These sticky, gooey buns are the perfect breakfast, brunch and mid-afternoon snack. This recipe is not difficult and you can let them rise for the second time overnight in the refrigerator. I usually bake one batch and freeze the other one in its pan without letting it rise. Defrost and let rise, then bake. These will keep in an airtight container for 3 days.

2 packages dry active yeast
1/2 cup (125 mL) tepid water
1 tsp (5 mL) granulated sugar
1 1/2 cups (475 mL) warm milk
1/2 cup (125 mL) granulated sugar
3 eggs, beaten
1/2 cup (125 mL) unsalted butter
2 tsp (10 mL) salt
5 to 6 cups (1.25 to 1.5L) all-purpose flour

3/4 cup (175 mL) unsalted butter
1 1/2 cups (375 mL) brown sugar
3 tbsp (45 mL) corn syrup

3/4 cup (175 mL) melted butter
1 1/2 cups (375 mL) brown sugar
3 cups (750 mL) raisins or nuts

1. In a medium bowl, sprinkle yeast over water. Stir in sugar and let mixture stand for 5 minutes or until yeast is dissolved.

2. In a large bowl, with an electric mixer, beat together milk, granulated sugar, eggs, butter and salt. Stir in yeast mixture along with 2 cups (500 mL) of flour. Beat mixture together for about 2 minutes or until well combined.

3. Stir in enough remaining flour so that mixture does not stick to sides of bowl. On a lightly floured board, by hand or with the dough hook of a mixer, knead dough together until smooth and elastic. Place in a buttered bowl, cover and let stand in a warm place until doubled in bulk, about 45 minutes.

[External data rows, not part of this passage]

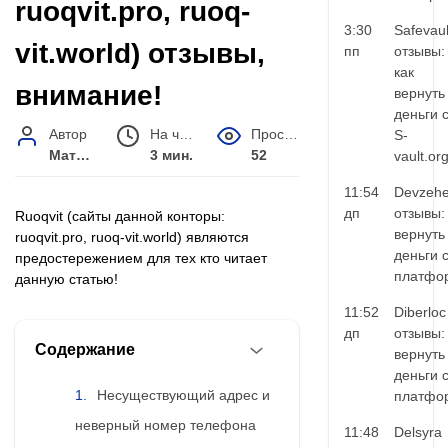
ruoqvit.pro, ruoq-
3:30
Safevaul
vit.world) отзывы,
пп
отзывы:
как
внимание!
вернуть
деньги 
Автор
На чтение
Просмотров
S-
Матвей Иванов
3 мин.
52
vault.or
11:54
Devzehe
дп
отзывы:
Ruoqvit (сайты данной конторы:
вернуть
ruoqvit.pro, ruoq-vit.world) являются
деньги 
предостережением для тех кто читает
платфо
данную статью!
11:52
Diberloc
дп
отзывы:
Содержание
вернуть
деньги 
Несуществующий адрес и
платфо
неверный номер телефона
11:48
Delsyra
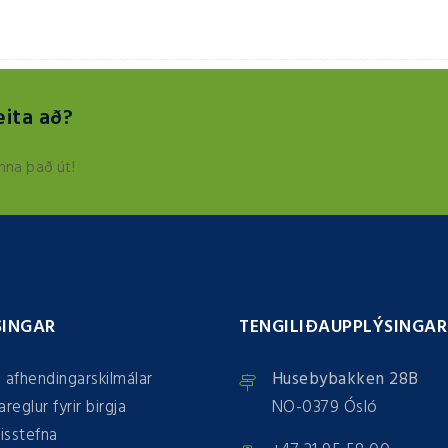
eita að?
nna það út!
SINGAR
TENGILIÐAUPPLÝSINGAR
 afhendingarskilmálar
Husebybakken 28B
reglur fyrir birgja
NO-0379 Ósló
isstefna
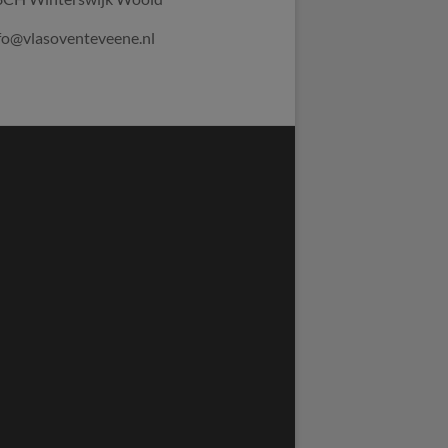
nfo@vlasoventeveene.nl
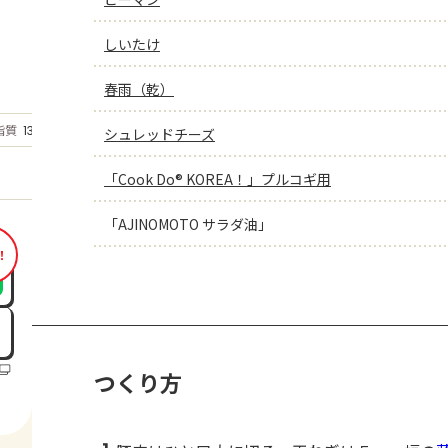
しいたけ
春雨（乾）
もっと見る
脂質
13.9
シュレッドチーズ
g
「Cook Do® KOREA！」プルコギ用
「AJINOMOTO サラダ油」
！
つくり方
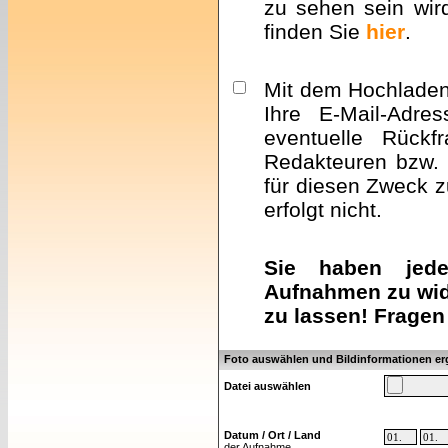
zu sehen sein wir
finden Sie
hier
.
Mit dem Hochladen 
Ihre E-Mail-Adre
eventuelle Rückf
Redakteuren bzw. 
für diesen Zweck z
erfolgt nicht.
Sie haben jeder
Aufnahmen zu wid
zu lassen! Fragen
Foto auswählen und Bildinformationen e
Datei auswählen
Datum / Ort / Land
der Aufnahme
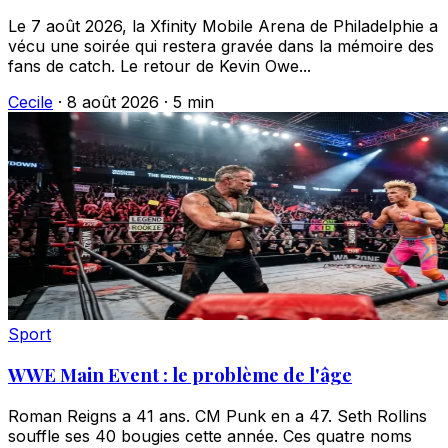
Le 7 août 2026, la Xfinity Mobile Arena de Philadelphie a
vécu une soirée qui restera gravée dans la mémoire des
fans de catch. Le retour de Kevin Owe...
Cecile
·
8 août 2026
·
5 min
Sport
WWE Main Event : le problème de l'âge
Roman Reigns a 41 ans. CM Punk en a 47. Seth Rollins
souffle ses 40 bougies cette année. Ces quatre noms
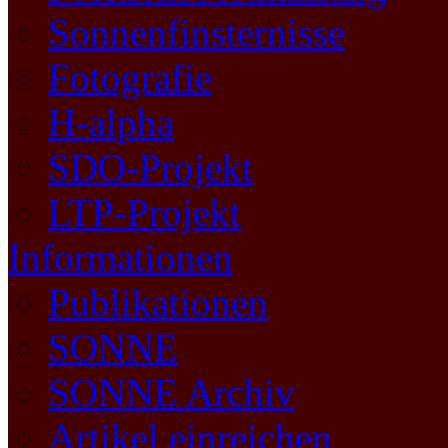
Sonnenfinsternisse
Fotografie
H-alpha
SDO-Projekt
LTP-Projekt
Informationen
Publikationen
SONNE
SONNE Archiv
Artikel einreichen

4. While dough is resting, in a pot combine butter, brown sugar and corn syrup for the glaze. Heat until sugar is melted. Cover the bottom of two 9-inch (23-cm) square or round pans with glaze.

5. Punch down dough and roll out into a rectangle of approximately 20 x 15-inches (50x38-cm). Brush melted butter over yeast dough; sprinkle with sugar and raisins or nuts. Roll up jelly roll fashion, lengthways, making sure ends are even. Cut into 1-inch (2.5-cm) slices. Place in glazed pans, just touching. Cover with a clean cloth and let rise until swollen and sticky, about 45 minutes.

6. Preheat over to 375°F (190°C). Place pans on middle shelf of oven and bake for 20 to 25 minutes or until golden. Let sit for 5 minutes to let the glaze set. Turn out glaze side up. Serve warm.